Interview: Klaus Heyne, Master Of Microphone Modifications

BB: What is involved in fine-tuning a new Brauner?

KH: With a Brauner, it’s down to capsule work. We had some tube problems at first, because even if you run it for two days, you can’t be sure. So now we run it five days. So fine tuning really means capsule work. First, you have to get the right capsule for the customer, like this one in South Africa, he says don’t give me anything that will bring out sibilants.

So I have to first find the one in the batch that is closest to what would be right, then I rework the diaphragms. Remember, there are mirror image systems in all large diaphragm condensers, front is identical to the rear—seemingly. So I would reverse them, and make what I call a front side selection. Which of the two sides on that preselected microphone would give me the better result?

Then I fine-tune the capsule, physically yank it out and using a torque screwdriver, adjust the distance from the diaphragm to the backplate and maybe even adjust the two backplates together. There are basically four parts to this sandwich: diaphragm, backplate, backplate, diaphragm. How these are put together determines midrange behavior, and also determines high and low frequency behavior.

So you have, within a certain range, some tolerance for discretionary adjustment. I can either tighten or slacken a little bit. Or I may take a diaphragm off and try another diaphragm, one with a different resonance frequency. I know from experience how a certain resonance frequency translates into upper midrange behavior.

BB: How do you know what that resonance frequency is?

KH: Very simple. I ping it. And I use a tuning fork. So if it sounds forward in the upper mids, and the resonance of the diaphragm is in the region of D sharp or E, I would say I could not do what I need to do by torquing the screws. I will need another diaphragm.

BB: That’s surprising! How broad is the range of resonance frequencies?

KH: It can be six or seven half tones, quite a bit. And you can’t control it much better than that.

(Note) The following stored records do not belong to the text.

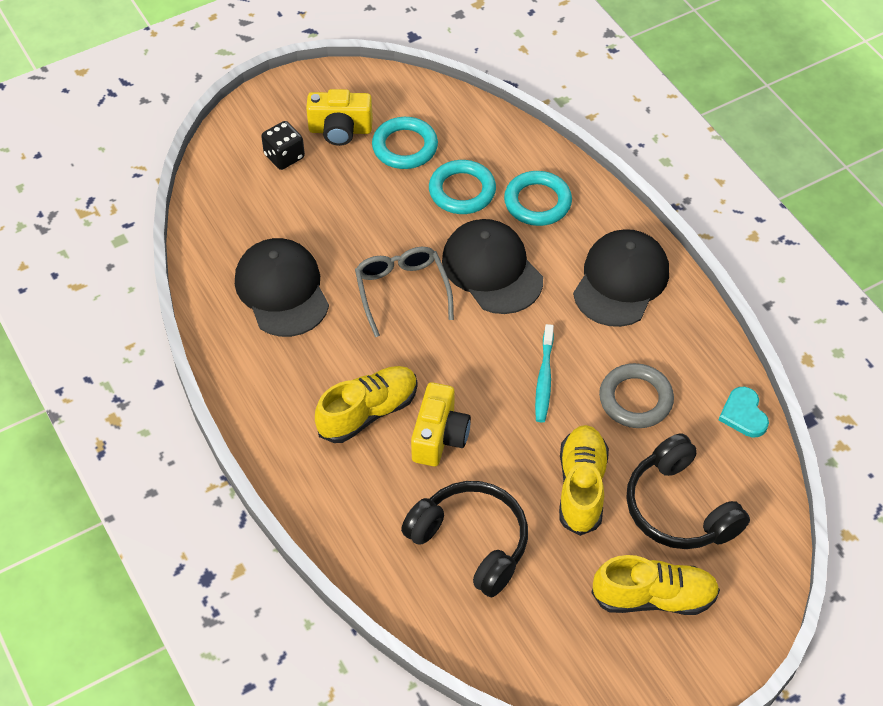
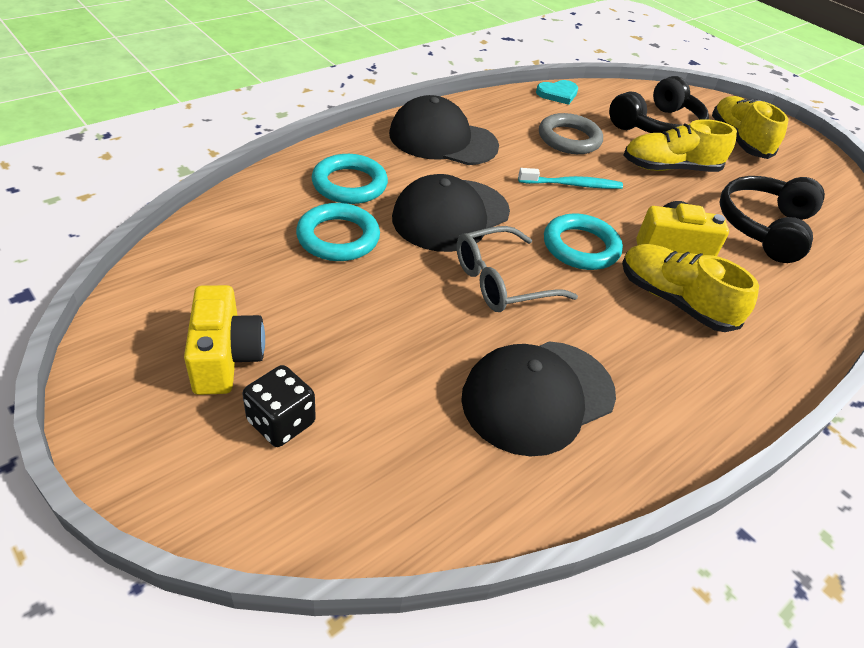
camera: 105 degrees left, 10 degrees down
(405, 147) = (263, 288): turquoise ring -> turquoise ring (580, 247)

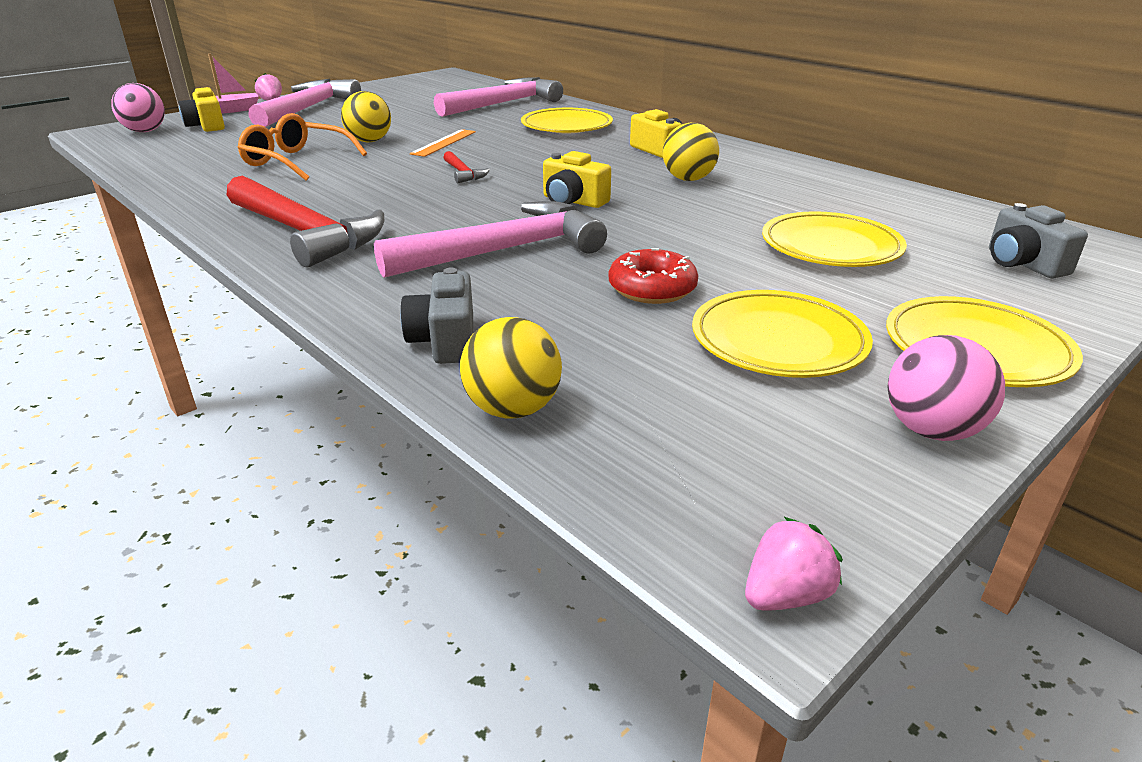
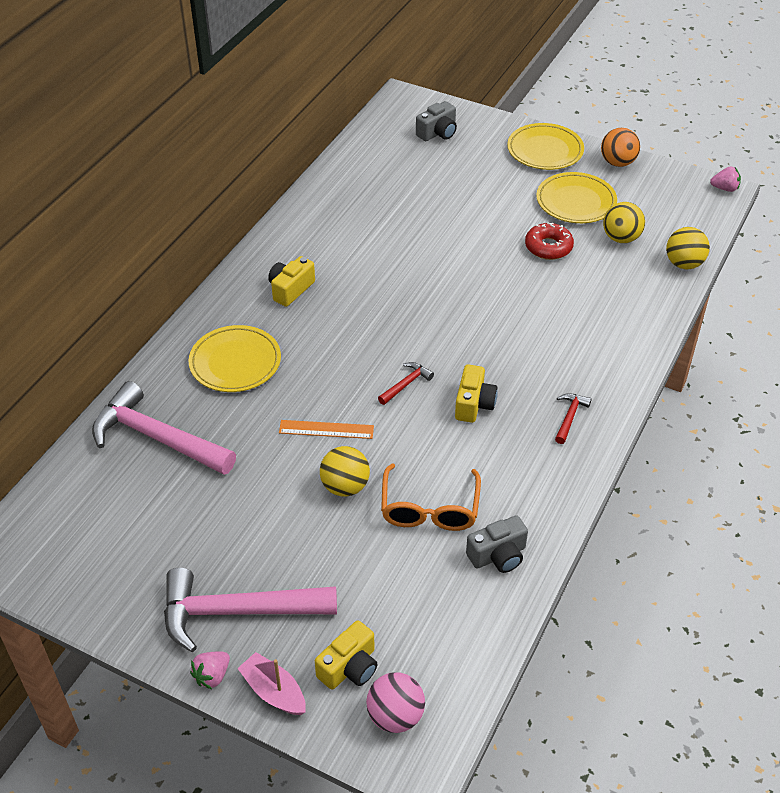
camera: 110 degrees left, 15 degrees up
(305, 233) = (569, 417): red hammer -> red hammer, size x0.43
(445, 341) = (649, 301): grey camera -> grey camera (498, 555)
(505, 250) = (536, 314): pink hammer -> none
(573, 201) = (436, 307): yellow camera -> yellow camera (474, 404)
(688, 179) = (359, 262): yellow ball -> yellow ball (621, 238)
(785, 595) = (724, 188): pink strawberry -> pink strawberry turned 150 degrees clockwise
(830, 247) = (452, 193): yellow plate -> none
(931, 430) = (617, 163): pink ball -> orange ball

All of these go into ovens, that’s how they tension them. There’s still so much art, so much luck, in diaphragm manufacture. To a “t”, almost every capsule mimics something Neumann did in the late fifties. Look at any German or Chinese microphone, and you will find they all use the same basic principle.

But we have changed some of that with the Brauner. I never liked some of the phase shift you get with these capsules. For example, you speak into the front of the microphone, the sound hits the front diaphragm, but because it is a cardioid and it goes by addition and subtraction, you get it by rear entry as well, but the rear entry is time delayed. But there are ways to minimize this. Neumann made a beautiful capsule, with almost zero time delay, the M49 capsule and the U47 capsule. It was incredible. But they didn’t have high frequencies, it topped out at about 14kHz.

Even so, it had this wonderful relaxed, open, intimate thing that draws you in emotionally because it didn’t have phase shift. However, the 87 and 67 capsules have more sizzle, are more rock and roll, but they have more phase shift and are tiring over time. So Dirk had already invented something that I thought was genius, of how to combine the two issues. Then I went to work in the initial prototype stage, doing filing and drilling, testing, until we had it together.

BB: I’m still surprised that, after all these years and all the technology, that this hasn’t been reduced to some kind of exact science.

KH: Really, the question is, where do you take a machine with all this? Sure, with a TEF analyzer you can get a fancy graph, but what do you do with that information? It doesn’t get you anywhere as far as a useful tool. It doesn’t say, this is the situation and therefore you should do this and this. It doesn’t work that way.

It’s a question of discriminating listening, of dealing with complex waveforms. None of these analyzers really do well with complex waveforms. They are all one trick ponies. You give them a sine wave and they show what it does through the spectrum. But hit it with something that has sibilants and sine waves and noise all at the same time, well, forget it. You have to use your ears. Does that make any sense to you?

Yes, very much so. In fact it’s parallel to what I’ve heard over the past decade, when dealing with low resolution digital when compared to really good analog.

Oh, yes, the difference is dramatic. I went to Lucasfilm, to a scoring stage one time, and they were doing a small orchestra, and they were simultaneously running a Stellavox recorder at 30ips and a very sophisticated digital setup with Cello converters. We listened back and forth between inputs and outputs on both machines. The collapse of the hall, of the ambience, was so dramatic in the digital domain. The high complexity of that hall was reduced to a smidgen. There was practically nothing left but direct signal.